→ EXERCISE:
Count each line below that has "approvals" anywhere in it. Answer with the total alone.

########################################

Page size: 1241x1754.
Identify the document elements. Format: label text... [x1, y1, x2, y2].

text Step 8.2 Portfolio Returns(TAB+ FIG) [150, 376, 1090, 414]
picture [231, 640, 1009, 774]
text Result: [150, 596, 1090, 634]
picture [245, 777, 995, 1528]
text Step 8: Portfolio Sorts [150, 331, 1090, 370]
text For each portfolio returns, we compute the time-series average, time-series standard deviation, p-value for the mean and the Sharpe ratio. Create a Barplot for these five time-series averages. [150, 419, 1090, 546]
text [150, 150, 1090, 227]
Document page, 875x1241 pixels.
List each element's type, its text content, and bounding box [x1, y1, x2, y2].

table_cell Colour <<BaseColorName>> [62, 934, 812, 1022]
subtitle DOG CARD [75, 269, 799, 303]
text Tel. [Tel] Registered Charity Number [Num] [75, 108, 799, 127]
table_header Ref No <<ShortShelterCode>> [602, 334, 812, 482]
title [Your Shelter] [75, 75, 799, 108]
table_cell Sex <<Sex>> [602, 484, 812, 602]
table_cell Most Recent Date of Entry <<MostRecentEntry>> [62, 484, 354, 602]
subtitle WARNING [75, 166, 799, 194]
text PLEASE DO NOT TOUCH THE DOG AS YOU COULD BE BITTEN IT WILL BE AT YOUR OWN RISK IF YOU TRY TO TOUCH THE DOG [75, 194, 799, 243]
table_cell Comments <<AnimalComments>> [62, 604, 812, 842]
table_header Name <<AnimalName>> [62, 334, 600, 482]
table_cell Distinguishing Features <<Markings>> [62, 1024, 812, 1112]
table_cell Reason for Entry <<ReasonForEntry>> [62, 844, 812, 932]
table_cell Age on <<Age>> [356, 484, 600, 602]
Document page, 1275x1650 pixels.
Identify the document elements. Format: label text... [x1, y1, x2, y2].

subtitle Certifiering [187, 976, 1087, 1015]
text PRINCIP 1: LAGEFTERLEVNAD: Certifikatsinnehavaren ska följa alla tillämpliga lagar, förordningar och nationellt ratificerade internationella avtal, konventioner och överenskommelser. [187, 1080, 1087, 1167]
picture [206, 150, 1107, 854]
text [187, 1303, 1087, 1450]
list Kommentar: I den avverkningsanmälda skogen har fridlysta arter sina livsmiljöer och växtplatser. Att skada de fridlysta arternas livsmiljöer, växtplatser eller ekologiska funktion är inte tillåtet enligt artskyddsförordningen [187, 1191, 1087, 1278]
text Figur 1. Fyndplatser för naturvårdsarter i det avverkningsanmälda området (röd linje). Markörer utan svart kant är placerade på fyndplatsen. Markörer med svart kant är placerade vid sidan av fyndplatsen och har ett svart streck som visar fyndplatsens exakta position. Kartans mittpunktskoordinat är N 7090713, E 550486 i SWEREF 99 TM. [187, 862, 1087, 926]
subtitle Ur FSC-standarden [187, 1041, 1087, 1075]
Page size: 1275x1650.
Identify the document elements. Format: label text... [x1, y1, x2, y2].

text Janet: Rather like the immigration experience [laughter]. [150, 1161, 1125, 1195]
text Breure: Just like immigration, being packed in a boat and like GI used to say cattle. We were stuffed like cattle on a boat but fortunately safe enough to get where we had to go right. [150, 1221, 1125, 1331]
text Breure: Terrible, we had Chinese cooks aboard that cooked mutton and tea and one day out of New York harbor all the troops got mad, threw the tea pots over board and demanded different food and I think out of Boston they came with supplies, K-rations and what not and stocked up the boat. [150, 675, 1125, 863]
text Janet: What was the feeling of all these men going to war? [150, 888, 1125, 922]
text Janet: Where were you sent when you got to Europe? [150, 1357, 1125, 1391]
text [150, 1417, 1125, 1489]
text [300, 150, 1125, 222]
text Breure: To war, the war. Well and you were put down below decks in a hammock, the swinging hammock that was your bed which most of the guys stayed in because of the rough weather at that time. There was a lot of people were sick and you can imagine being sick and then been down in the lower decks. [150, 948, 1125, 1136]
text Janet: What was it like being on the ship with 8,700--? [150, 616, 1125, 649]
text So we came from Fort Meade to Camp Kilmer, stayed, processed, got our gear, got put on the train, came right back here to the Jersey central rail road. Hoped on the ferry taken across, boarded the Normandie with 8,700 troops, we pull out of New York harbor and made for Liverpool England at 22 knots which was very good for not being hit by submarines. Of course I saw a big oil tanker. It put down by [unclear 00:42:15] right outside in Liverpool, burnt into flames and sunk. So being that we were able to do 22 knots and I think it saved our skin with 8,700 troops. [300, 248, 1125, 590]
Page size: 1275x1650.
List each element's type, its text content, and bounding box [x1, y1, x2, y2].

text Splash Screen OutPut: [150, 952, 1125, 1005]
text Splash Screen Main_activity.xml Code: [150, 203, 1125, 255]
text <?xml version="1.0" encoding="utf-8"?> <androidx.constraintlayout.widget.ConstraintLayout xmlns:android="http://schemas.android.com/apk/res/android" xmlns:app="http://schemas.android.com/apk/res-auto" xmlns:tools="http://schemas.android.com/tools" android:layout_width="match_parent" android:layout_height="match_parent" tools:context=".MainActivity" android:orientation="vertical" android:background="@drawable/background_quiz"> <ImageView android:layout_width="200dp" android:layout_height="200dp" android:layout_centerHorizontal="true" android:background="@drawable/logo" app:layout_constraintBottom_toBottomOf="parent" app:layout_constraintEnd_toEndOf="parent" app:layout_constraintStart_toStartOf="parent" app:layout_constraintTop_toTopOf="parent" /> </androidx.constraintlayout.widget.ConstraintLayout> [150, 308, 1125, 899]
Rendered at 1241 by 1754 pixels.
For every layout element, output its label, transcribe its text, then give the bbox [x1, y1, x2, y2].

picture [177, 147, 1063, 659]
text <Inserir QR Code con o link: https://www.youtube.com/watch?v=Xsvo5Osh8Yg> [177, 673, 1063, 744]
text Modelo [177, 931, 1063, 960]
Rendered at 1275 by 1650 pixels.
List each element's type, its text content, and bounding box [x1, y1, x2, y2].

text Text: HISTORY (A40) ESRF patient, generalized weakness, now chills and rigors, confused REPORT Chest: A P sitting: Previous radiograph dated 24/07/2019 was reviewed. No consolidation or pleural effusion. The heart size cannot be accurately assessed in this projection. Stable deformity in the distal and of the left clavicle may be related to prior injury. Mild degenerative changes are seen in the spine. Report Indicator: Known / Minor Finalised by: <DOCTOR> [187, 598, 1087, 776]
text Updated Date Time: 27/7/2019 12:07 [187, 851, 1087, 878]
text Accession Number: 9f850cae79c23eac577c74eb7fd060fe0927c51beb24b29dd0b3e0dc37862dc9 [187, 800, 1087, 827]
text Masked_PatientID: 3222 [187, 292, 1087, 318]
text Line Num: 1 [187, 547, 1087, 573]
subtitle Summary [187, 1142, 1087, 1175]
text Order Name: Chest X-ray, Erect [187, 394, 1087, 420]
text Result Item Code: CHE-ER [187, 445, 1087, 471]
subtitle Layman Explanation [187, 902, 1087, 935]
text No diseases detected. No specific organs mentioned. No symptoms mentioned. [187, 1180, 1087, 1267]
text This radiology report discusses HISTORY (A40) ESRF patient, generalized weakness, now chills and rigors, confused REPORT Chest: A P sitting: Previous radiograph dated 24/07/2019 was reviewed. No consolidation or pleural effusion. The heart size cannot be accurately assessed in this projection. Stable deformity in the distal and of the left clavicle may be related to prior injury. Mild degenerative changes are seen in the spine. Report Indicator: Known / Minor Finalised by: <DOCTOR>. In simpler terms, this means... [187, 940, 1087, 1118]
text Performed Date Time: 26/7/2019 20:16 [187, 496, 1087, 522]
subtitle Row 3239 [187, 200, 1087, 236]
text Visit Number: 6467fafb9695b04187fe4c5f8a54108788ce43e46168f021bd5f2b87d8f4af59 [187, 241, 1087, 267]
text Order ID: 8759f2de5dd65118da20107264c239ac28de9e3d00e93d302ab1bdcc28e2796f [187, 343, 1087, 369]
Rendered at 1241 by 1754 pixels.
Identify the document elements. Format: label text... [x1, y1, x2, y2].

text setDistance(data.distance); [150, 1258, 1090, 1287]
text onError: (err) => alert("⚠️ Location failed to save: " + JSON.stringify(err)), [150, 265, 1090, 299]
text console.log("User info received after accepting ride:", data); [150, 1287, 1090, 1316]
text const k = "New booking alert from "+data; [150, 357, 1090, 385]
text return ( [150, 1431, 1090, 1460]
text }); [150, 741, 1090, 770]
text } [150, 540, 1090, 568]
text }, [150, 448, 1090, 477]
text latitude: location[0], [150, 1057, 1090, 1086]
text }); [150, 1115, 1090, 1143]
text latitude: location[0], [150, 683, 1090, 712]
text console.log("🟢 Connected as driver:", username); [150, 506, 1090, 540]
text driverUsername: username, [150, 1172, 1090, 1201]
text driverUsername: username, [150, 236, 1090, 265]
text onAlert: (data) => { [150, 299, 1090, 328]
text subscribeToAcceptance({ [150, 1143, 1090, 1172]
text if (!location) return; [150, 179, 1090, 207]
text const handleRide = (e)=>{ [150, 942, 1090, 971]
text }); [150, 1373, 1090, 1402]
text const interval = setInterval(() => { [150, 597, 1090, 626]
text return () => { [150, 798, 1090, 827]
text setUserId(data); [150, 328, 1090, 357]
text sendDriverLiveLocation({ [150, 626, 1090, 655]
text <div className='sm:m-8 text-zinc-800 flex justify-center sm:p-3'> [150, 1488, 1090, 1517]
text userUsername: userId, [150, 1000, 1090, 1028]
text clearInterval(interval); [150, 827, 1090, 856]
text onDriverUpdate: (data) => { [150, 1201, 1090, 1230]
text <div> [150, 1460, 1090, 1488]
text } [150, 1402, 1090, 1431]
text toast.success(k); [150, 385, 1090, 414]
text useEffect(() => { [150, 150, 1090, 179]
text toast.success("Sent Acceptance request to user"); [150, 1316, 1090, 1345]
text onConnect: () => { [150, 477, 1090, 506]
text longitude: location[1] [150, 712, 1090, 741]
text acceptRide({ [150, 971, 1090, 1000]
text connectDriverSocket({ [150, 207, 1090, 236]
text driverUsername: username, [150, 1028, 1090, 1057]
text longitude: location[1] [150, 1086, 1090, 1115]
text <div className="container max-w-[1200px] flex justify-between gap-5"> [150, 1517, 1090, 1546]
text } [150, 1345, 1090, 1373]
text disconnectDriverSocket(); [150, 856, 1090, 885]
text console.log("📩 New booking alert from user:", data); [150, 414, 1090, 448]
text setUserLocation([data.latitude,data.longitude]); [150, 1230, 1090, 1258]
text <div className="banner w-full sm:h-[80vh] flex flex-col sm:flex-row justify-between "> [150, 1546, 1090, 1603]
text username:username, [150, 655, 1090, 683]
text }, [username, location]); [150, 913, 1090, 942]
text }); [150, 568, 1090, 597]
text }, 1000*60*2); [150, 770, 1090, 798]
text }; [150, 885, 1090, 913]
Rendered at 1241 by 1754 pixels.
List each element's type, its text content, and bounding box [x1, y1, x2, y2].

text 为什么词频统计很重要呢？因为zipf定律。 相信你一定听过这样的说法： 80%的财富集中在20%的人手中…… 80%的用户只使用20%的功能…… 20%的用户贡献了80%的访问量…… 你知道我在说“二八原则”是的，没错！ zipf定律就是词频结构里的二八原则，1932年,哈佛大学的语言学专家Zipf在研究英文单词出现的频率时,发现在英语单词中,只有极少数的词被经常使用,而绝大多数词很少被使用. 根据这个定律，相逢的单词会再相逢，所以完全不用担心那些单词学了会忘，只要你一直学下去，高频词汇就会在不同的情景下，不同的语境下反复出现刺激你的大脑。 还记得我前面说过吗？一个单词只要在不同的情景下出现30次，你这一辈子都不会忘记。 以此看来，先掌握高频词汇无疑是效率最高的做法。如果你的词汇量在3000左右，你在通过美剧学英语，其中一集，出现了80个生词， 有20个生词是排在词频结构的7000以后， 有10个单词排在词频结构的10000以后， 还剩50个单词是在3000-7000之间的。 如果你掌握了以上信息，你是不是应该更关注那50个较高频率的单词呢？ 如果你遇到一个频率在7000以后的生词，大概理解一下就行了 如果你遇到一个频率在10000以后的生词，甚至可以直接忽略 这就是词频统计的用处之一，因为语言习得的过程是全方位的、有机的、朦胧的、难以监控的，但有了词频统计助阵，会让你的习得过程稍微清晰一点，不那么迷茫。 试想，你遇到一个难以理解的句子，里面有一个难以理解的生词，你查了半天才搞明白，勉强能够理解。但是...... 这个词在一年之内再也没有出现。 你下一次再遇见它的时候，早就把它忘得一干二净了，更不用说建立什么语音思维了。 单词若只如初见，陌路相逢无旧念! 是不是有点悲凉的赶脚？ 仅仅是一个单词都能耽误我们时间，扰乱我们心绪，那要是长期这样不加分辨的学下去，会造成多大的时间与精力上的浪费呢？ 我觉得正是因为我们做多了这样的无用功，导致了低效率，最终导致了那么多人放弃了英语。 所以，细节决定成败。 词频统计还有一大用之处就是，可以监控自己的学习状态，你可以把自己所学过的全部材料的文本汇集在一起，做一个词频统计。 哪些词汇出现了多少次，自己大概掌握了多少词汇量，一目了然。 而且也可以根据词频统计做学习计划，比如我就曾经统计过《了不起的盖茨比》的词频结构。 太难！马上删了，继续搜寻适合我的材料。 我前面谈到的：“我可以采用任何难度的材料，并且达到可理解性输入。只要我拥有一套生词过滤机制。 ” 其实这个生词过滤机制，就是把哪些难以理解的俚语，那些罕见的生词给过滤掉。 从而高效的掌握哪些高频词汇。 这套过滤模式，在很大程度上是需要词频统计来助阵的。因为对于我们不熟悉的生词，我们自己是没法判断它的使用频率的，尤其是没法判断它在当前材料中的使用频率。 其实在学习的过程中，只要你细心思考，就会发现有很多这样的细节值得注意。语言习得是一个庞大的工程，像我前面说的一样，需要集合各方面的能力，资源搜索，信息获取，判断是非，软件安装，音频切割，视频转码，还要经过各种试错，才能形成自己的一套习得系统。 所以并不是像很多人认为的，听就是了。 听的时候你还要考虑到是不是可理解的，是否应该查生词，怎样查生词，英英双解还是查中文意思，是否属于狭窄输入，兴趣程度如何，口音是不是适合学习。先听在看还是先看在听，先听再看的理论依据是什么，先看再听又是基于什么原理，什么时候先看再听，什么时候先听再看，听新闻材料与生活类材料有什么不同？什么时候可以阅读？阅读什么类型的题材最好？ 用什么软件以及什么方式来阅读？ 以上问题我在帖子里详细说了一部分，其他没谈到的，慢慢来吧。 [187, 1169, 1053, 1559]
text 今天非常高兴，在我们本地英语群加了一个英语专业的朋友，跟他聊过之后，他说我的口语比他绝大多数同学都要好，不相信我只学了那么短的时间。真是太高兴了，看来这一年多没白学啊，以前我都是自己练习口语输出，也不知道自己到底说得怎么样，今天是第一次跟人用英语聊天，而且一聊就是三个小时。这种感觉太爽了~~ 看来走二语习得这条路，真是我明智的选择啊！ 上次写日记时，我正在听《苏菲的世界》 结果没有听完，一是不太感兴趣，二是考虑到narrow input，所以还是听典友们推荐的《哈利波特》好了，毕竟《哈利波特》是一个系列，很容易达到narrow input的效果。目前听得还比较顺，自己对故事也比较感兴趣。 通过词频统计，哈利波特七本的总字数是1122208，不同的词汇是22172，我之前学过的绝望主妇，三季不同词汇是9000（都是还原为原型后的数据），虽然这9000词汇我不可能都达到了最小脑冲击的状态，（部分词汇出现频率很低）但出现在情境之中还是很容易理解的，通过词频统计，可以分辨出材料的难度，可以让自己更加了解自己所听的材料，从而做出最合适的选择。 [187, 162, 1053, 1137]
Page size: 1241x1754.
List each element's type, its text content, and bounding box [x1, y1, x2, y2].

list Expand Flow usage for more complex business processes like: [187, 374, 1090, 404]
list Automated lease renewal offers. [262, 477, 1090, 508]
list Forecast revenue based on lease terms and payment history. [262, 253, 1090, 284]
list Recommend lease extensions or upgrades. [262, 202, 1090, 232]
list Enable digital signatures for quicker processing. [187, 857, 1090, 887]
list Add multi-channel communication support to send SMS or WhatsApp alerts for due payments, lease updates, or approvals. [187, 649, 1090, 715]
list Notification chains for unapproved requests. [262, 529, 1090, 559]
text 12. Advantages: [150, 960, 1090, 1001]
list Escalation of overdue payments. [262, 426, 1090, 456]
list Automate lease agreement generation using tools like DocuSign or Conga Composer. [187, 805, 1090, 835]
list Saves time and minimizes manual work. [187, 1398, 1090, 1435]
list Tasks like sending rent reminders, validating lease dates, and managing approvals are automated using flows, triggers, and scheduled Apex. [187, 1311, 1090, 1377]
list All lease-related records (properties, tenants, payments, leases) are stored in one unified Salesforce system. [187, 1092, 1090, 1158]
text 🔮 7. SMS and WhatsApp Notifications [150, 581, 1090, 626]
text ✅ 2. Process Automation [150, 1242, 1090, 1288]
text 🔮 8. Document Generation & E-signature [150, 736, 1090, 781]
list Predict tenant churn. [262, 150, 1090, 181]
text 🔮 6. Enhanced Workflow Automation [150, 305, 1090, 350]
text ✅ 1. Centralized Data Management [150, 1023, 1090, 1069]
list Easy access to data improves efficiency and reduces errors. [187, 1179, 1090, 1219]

########################################

→ TASK OUTPUT:
2